Well, no $25 (thank goodness), and there was a bit of a dip today, so I bought. Turns out, it is easier to make a purchase when you have over-saved for that purchase. I spent more than I had in previous months for x amount of bullion, but I didn't feel as bad about it.

What convinced me to buy?

I looked at the percent of my savings that is in cash, and in the market...and the percent that is in gold and silver is very, very low. I've bought stock before, and lost money. I may lose money on precious metals, but why would I be more nervous about that than buying stock? In the long run, I feel that gold will outperform any stock or bond I could buy. If it becomes volatile, I can't imagine it being volatile in the down direction. I could be wrong, but we all have to decide what to do with our own money...so, I did.


----------



## Woody

I buy because they will never be totally worthless. Unlike pretty pieces of paper; 'shovels and rakes and other implements of destruction' as well as PM's will always have some value. Speaking of that... Where is Ray and my red VW micro bus?

SUPPLIED INFORMATION:
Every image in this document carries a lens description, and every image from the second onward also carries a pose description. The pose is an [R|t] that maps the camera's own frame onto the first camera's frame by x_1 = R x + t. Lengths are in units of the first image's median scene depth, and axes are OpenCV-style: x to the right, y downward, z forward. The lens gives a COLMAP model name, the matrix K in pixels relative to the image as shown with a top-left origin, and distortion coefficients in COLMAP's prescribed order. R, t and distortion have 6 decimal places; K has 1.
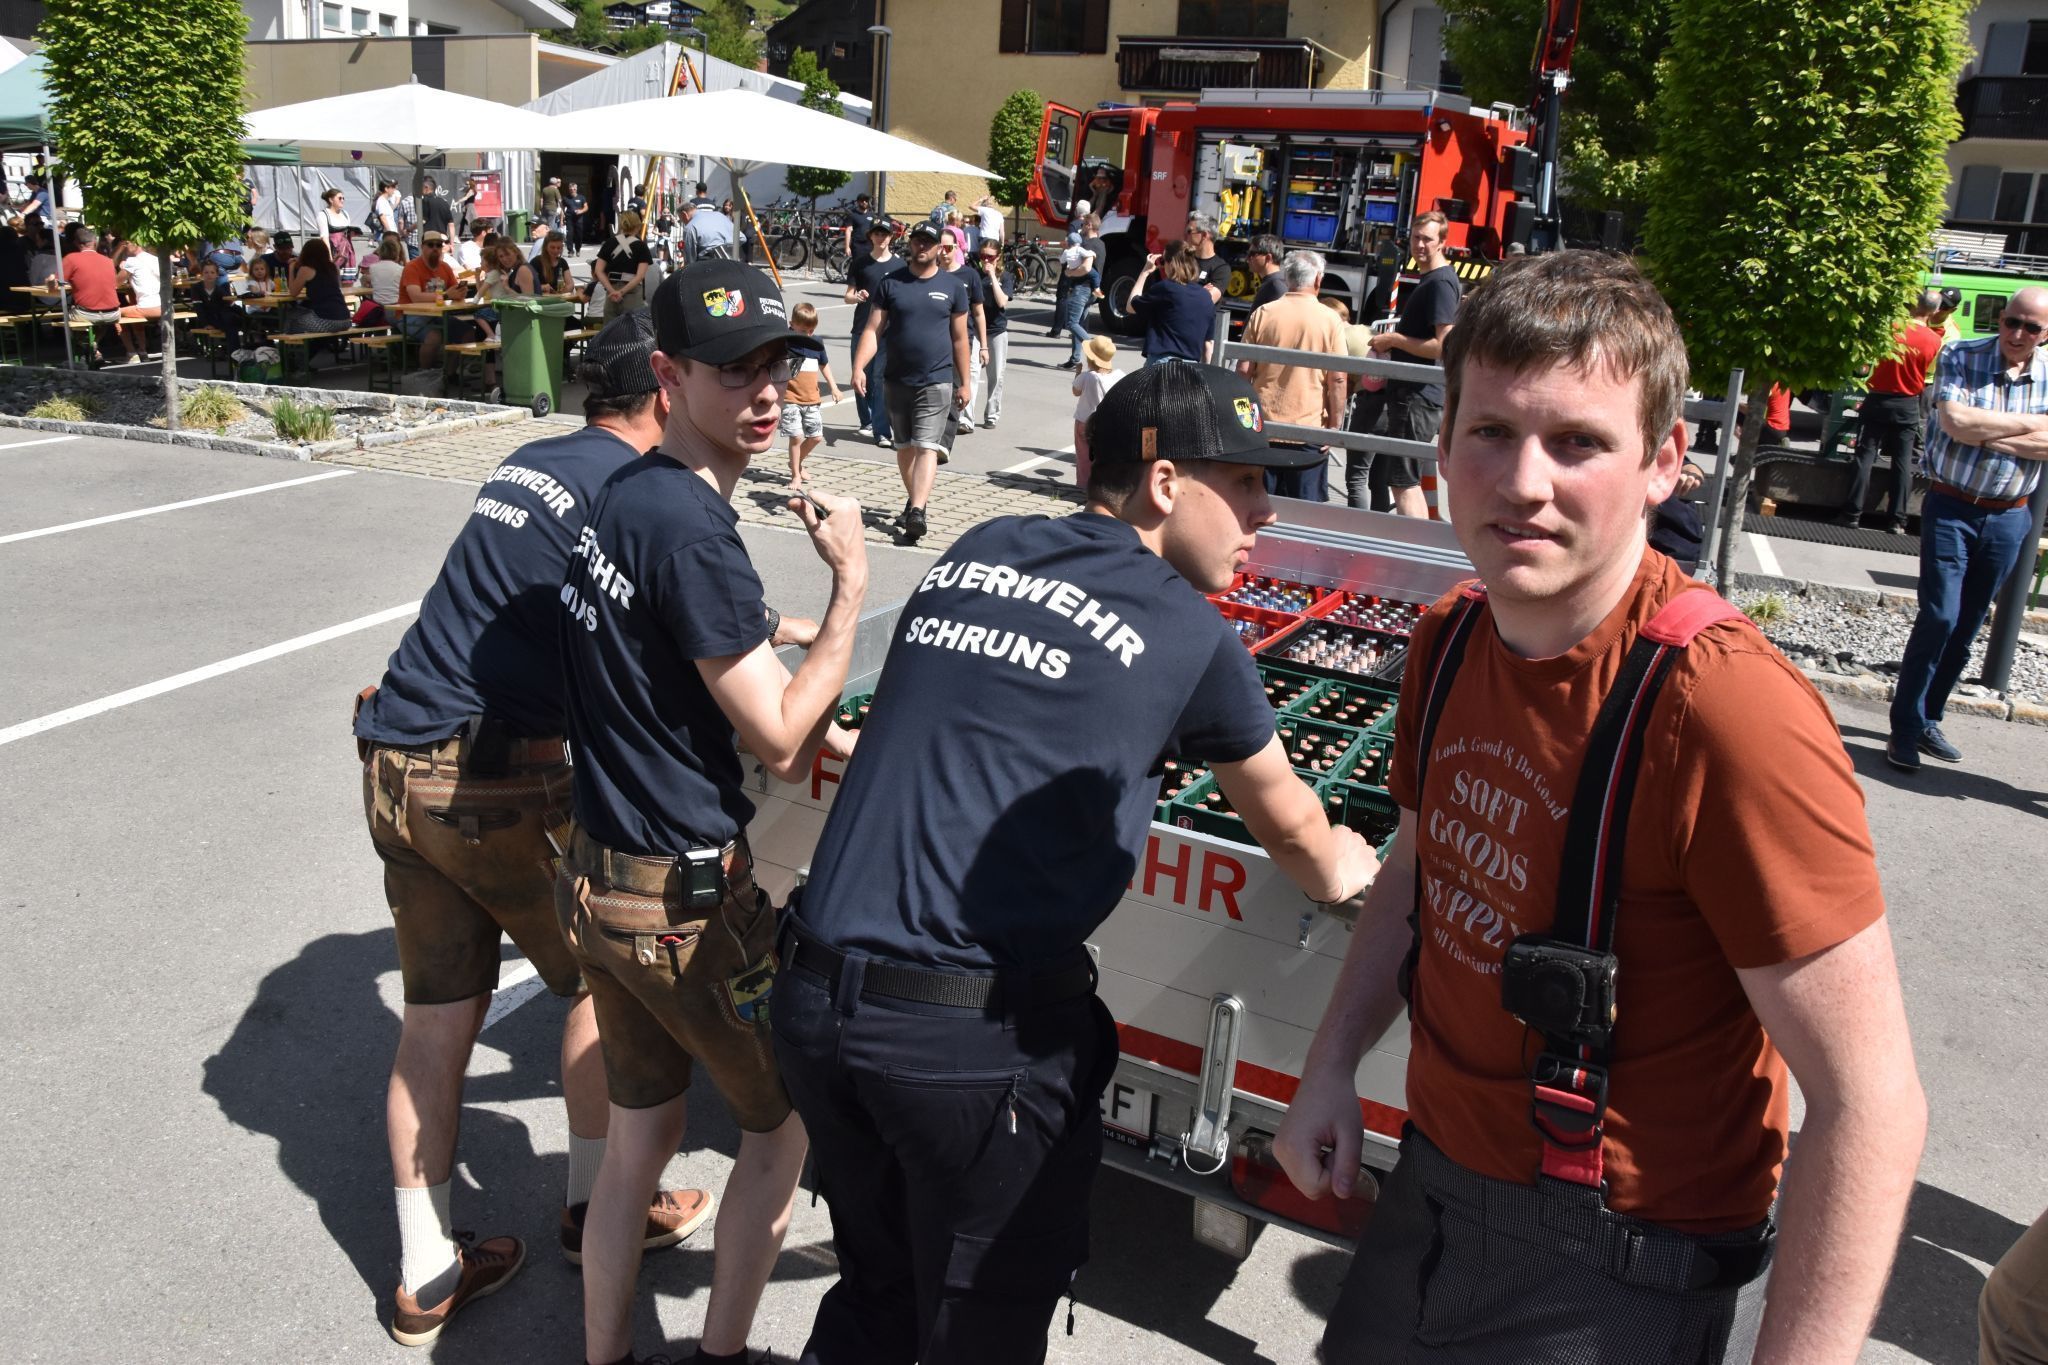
lens RADIAL K [[1652.9, 0, 1020.4], [0, 1652.9, 688.2], [0, 0, 1]] dist [-0.150889, 0.106764]
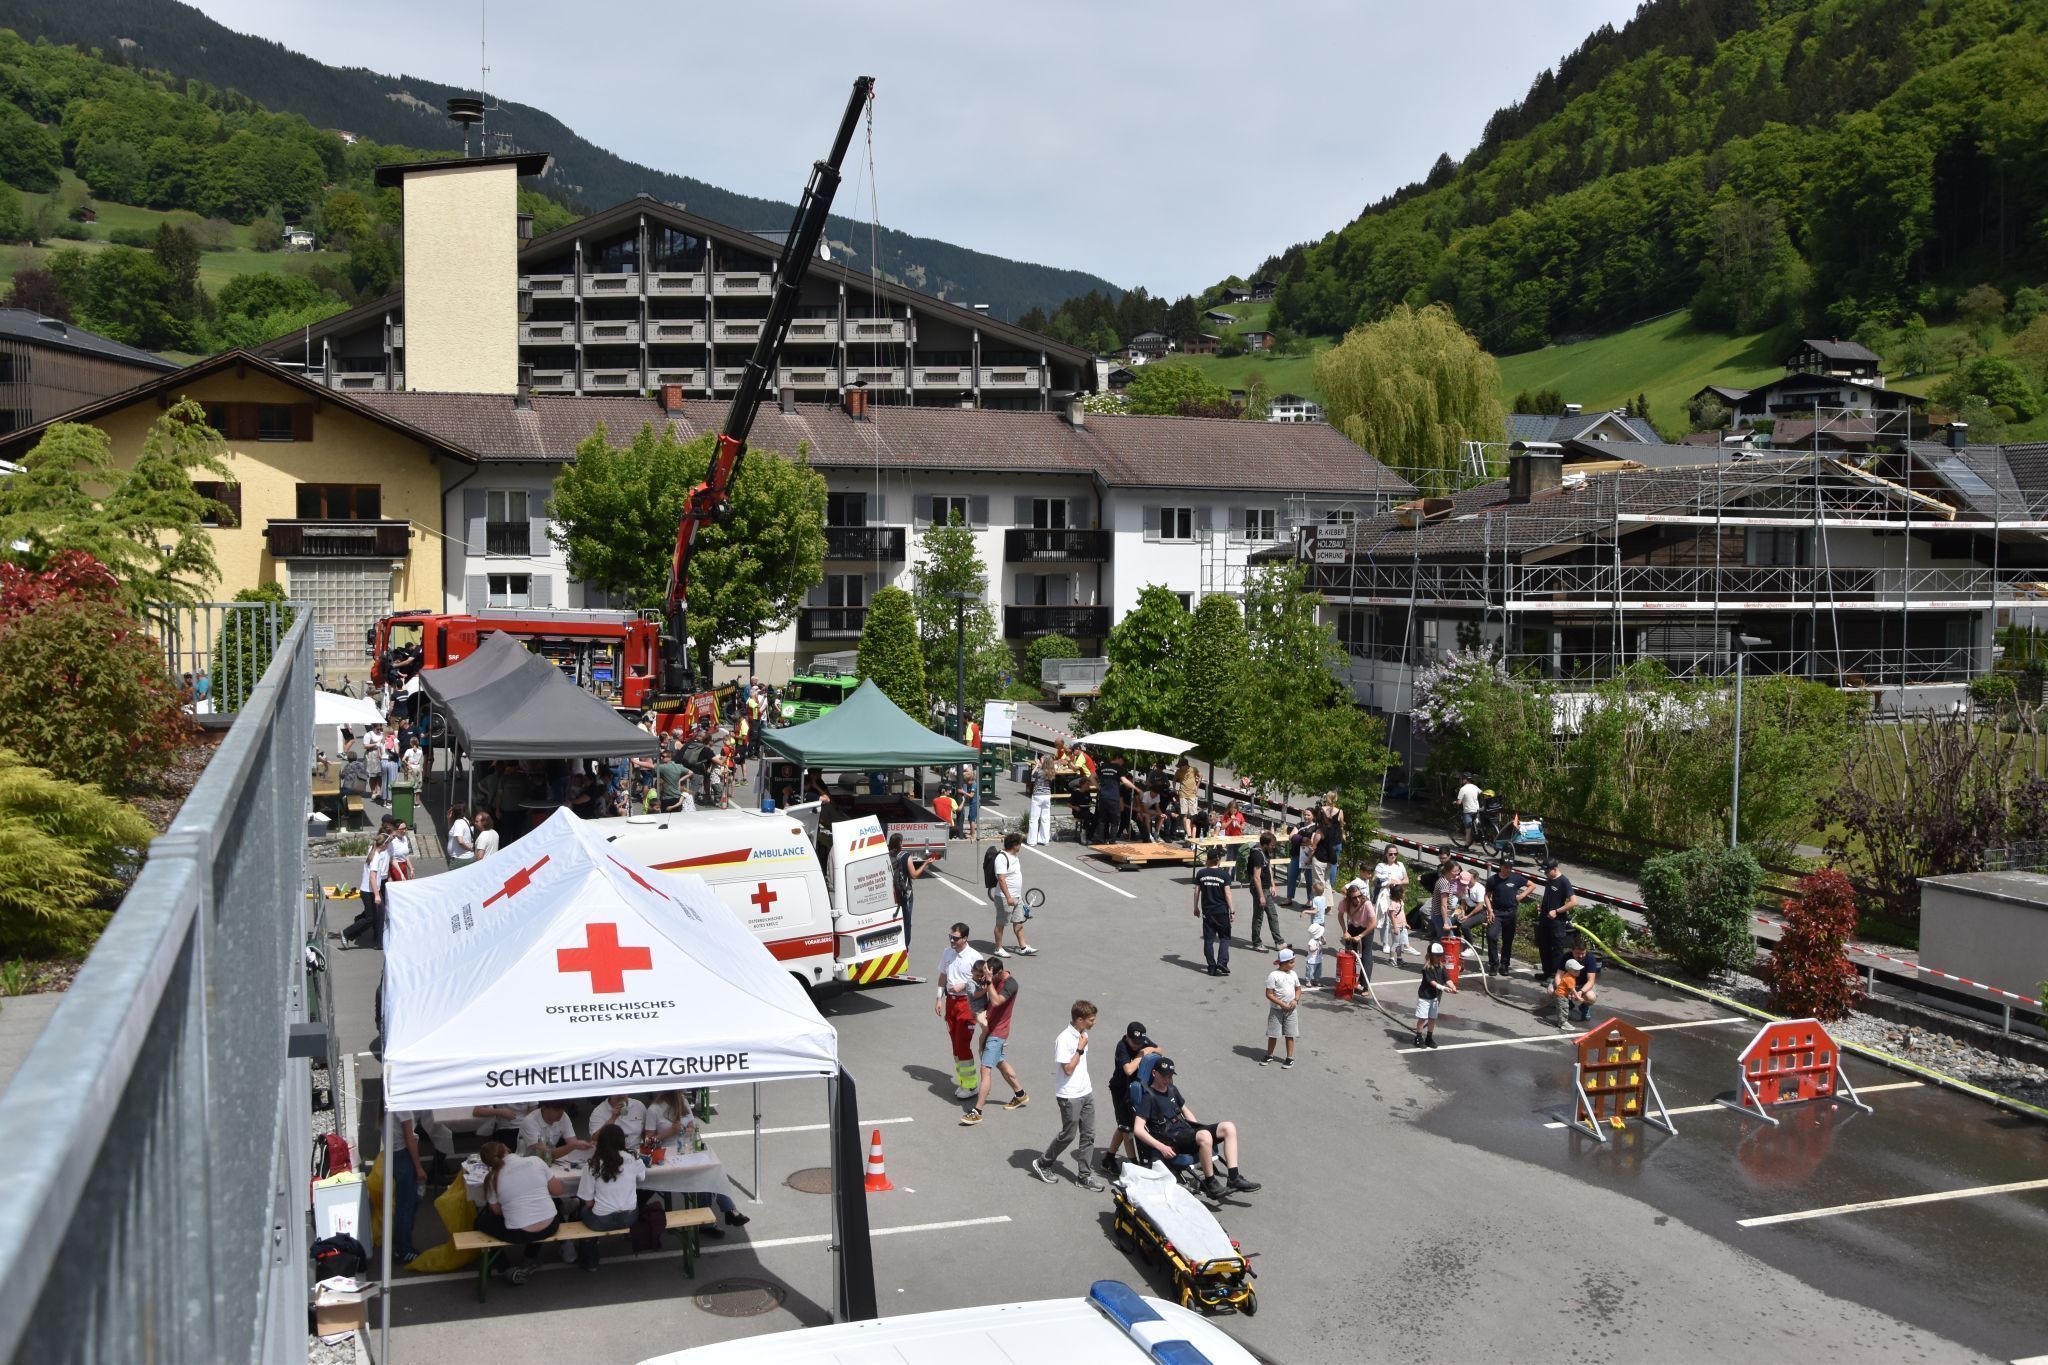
lens RADIAL K [[1889.5, 0, 1033.6], [0, 1889.5, 646.8], [0, 0, 1]] dist [-0.047701, 0.000000]
pose [[0.759191, -0.081728, 0.645716, -0.837272], [0.206067, 0.971232, -0.119351, 0.050971], [-0.617386, 0.223671, 0.754192, -1.027528]]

WORK ORDER 1:
Extract the forum thread on buying gold and silver in full, word for word.
WORK ORDER 2:
Copy all the entries word for word, leaving out the pictures.
The forum thread on buying gold and silver and the entries are unrelated to each other.

ANSWER BOX 1:
Well, no $25 (thank goodness), and there was a bit of a dip today, so I bought. Turns out, it is easier to make a purchase when you have over-saved for that purchase. I spent more than I had in previous months for x amount of bullion, but I didn't feel as bad about it.

What convinced me to buy?

I looked at the percent of my savings that is in cash, and in the market...and the percent that is in gold and silver is very, very low. I've bought stock before, and lost money. I may lose money on precious metals, but why would I be more nervous about that than buying stock? In the long run, I feel that gold will outperform any stock or bond I could buy. If it becomes volatile, I can't imagine it being volatile in the down direction. I could be wrong, but we all have to decide what to do with our own money...so, I did.


----------



## Woody

I buy because they will never be totally worthless. Unlike pretty pieces of paper; 'shovels and rakes and other implements of destruction' as well as PM's will always have some value. Speaking of that... Where is Ray and my red VW micro bus?

ANSWER BOX 2:
Every image in this document carries a lens description, and every image from the second onward also carries a pose description. The pose is an [R|t] that maps the camera's own frame onto the first camera's frame by x_1 = R x + t. Lengths are in units of the first image's median scene depth, and axes are OpenCV-style: x to the right, y downward, z forward. The lens gives a COLMAP model name, the matrix K in pixels relative to the image as shown with a top-left origin, and distortion coefficients in COLMAP's prescribed order. R, t and distortion have 6 decimal places; K has 1.
lens RADIAL K [[1652.9, 0, 1020.4], [0, 1652.9, 688.2], [0, 0, 1]] dist [-0.150889, 0.106764]
lens RADIAL K [[1889.5, 0, 1033.6], [0, 1889.5, 646.8], [0, 0, 1]] dist [-0.047701, 0.000000]
pose [[0.759191, -0.081728, 0.645716, -0.837272], [0.206067, 0.971232, -0.119351, 0.050971], [-0.617386, 0.223671, 0.754192, -1.027528]]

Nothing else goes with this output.